> [The problem]: Down to the last line below, repeat the entries word for word and drop the pictures.

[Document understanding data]
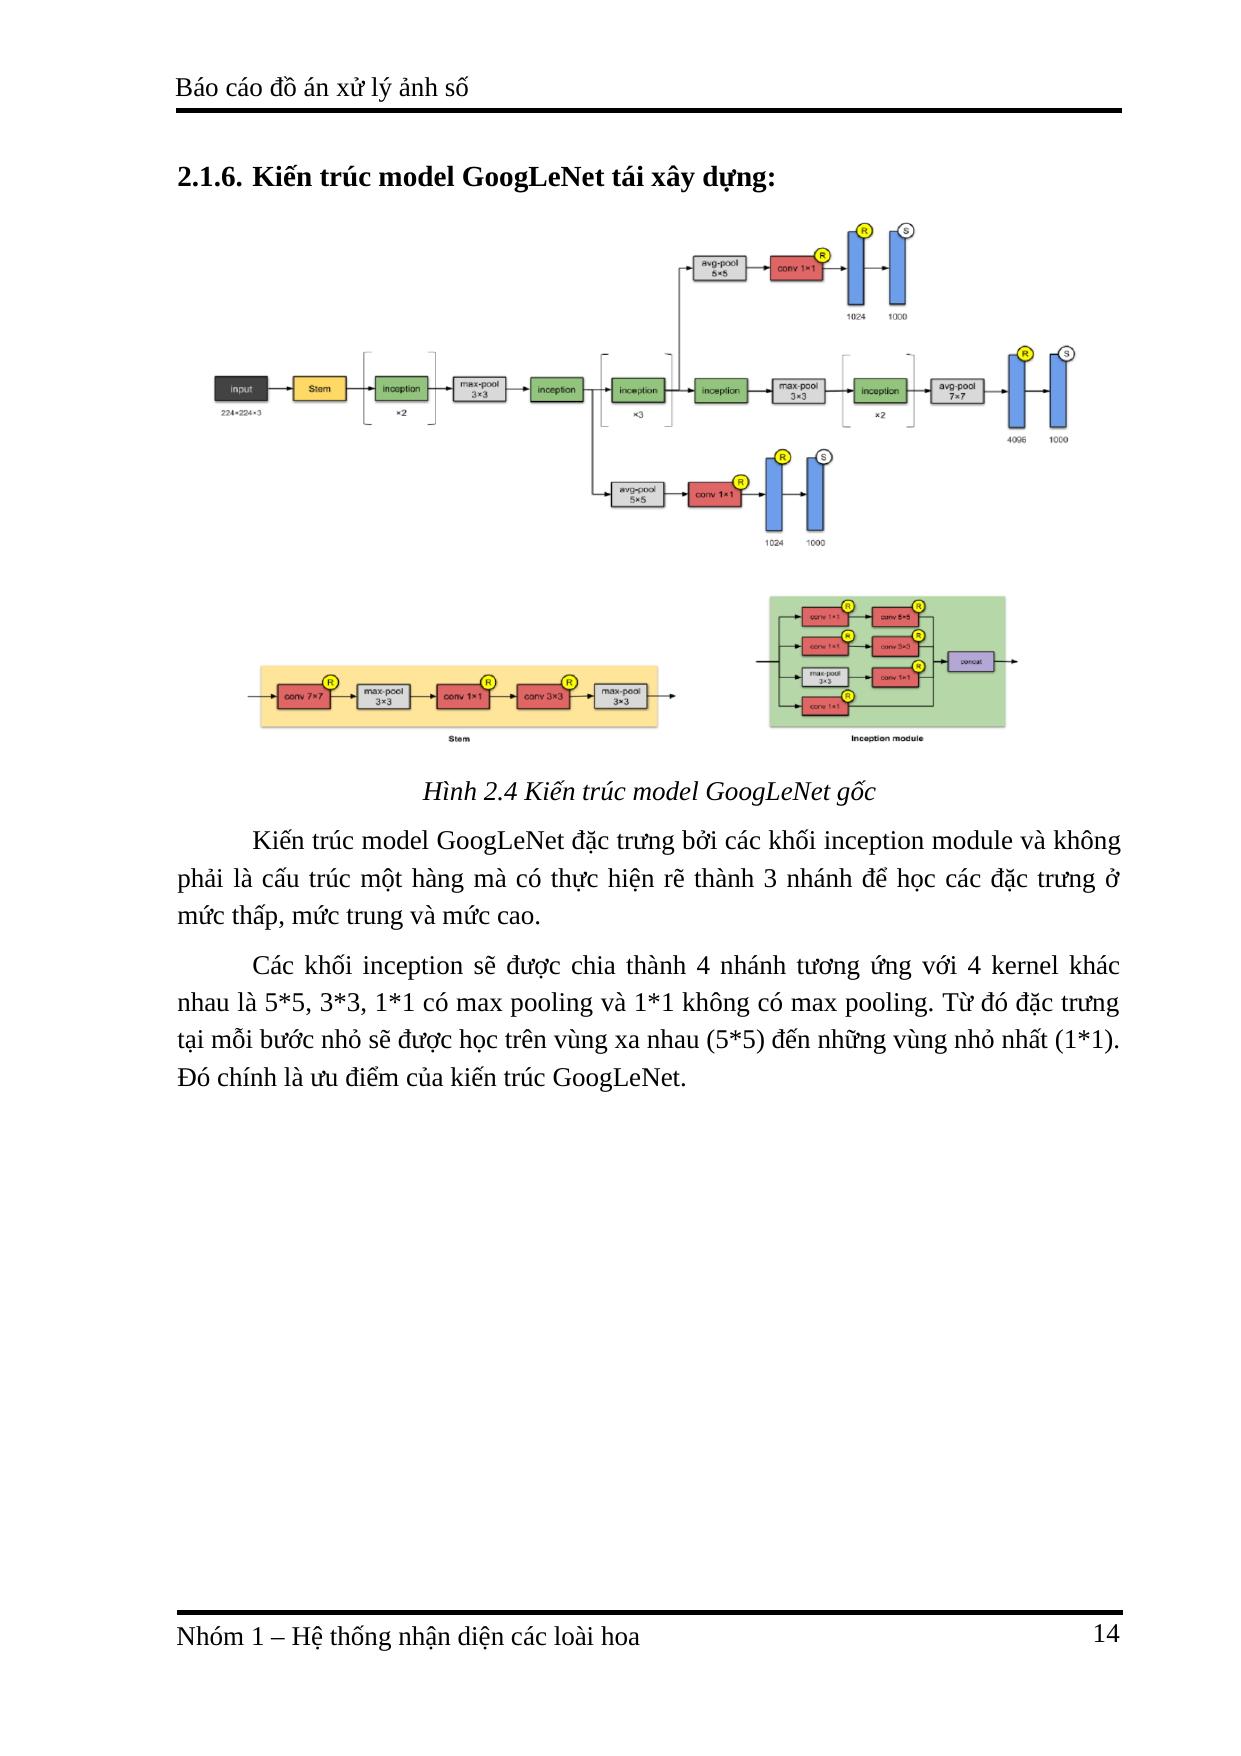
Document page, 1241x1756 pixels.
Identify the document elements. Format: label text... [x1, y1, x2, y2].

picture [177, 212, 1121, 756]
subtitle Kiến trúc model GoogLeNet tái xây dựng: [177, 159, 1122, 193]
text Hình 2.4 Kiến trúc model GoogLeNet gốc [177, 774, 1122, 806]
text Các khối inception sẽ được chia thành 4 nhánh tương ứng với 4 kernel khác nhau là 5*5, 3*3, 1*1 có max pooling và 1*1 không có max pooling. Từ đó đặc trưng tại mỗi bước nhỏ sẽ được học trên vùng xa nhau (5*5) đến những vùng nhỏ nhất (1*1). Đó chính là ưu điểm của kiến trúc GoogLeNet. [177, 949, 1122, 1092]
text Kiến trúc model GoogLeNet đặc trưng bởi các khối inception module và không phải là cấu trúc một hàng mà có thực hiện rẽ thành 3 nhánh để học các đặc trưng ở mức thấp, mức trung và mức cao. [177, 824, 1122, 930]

> [Solution for this exercise]:
Document page, 1241x1756 pixels.
Identify the document elements. Format: label text... [x1, y1, x2, y2].

picture [177, 212, 1121, 756]
subtitle Kiến trúc model GoogLeNet tái xây dựng: [177, 159, 1122, 193]
text Hình 2.4 Kiến trúc model GoogLeNet gốc [177, 774, 1122, 806]
text Các khối inception sẽ được chia thành 4 nhánh tương ứng với 4 kernel khác nhau là 5*5, 3*3, 1*1 có max pooling và 1*1 không có max pooling. Từ đó đặc trưng tại mỗi bước nhỏ sẽ được học trên vùng xa nhau (5*5) đến những vùng nhỏ nhất (1*1). Đó chính là ưu điểm của kiến trúc GoogLeNet. [177, 949, 1122, 1092]
text Kiến trúc model GoogLeNet đặc trưng bởi các khối inception module và không phải là cấu trúc một hàng mà có thực hiện rẽ thành 3 nhánh để học các đặc trưng ở mức thấp, mức trung và mức cao. [177, 824, 1122, 930]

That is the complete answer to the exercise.